Required work> Check each line of the data for "circuit", and copy the ones that have it.
====== Data provided ======
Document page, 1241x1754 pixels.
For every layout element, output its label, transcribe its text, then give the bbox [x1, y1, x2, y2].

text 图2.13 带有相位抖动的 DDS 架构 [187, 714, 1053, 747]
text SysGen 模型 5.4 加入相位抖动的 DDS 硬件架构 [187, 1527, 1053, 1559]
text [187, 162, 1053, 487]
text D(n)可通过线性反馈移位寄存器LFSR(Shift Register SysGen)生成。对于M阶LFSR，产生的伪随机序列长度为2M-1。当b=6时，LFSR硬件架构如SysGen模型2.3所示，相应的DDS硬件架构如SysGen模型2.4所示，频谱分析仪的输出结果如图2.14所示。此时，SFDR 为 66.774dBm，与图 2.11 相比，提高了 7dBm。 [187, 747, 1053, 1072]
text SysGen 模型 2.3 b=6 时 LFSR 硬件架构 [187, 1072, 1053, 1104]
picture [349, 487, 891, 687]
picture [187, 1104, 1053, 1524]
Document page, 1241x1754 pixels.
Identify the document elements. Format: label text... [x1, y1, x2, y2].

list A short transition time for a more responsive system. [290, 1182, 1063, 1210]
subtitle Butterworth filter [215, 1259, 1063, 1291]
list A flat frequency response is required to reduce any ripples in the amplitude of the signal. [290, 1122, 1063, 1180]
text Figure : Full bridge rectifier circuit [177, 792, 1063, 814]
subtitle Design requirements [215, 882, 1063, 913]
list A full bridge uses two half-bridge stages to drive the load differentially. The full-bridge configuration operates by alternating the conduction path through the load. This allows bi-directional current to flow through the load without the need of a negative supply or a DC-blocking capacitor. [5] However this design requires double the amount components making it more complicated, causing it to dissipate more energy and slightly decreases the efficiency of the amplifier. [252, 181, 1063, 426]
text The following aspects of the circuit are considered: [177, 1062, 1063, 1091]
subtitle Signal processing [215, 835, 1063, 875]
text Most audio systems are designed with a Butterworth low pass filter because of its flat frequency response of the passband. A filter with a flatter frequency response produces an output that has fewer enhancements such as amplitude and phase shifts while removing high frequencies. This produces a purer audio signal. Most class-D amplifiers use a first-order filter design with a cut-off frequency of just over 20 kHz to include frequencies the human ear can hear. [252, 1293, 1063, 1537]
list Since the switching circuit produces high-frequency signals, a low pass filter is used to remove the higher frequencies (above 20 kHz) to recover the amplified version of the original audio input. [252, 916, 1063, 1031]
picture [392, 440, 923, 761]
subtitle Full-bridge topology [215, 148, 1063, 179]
======
Response below>
text Figure : Full bridge rectifier circuit [177, 792, 1063, 814]
text The following aspects of the circuit are considered: [177, 1062, 1063, 1091]
list Since the switching circuit produces high-frequency signals, a low pass filter is used to remove the higher frequencies (above 20 kHz) to recover the amplified version of the original audio input. [252, 916, 1063, 1031]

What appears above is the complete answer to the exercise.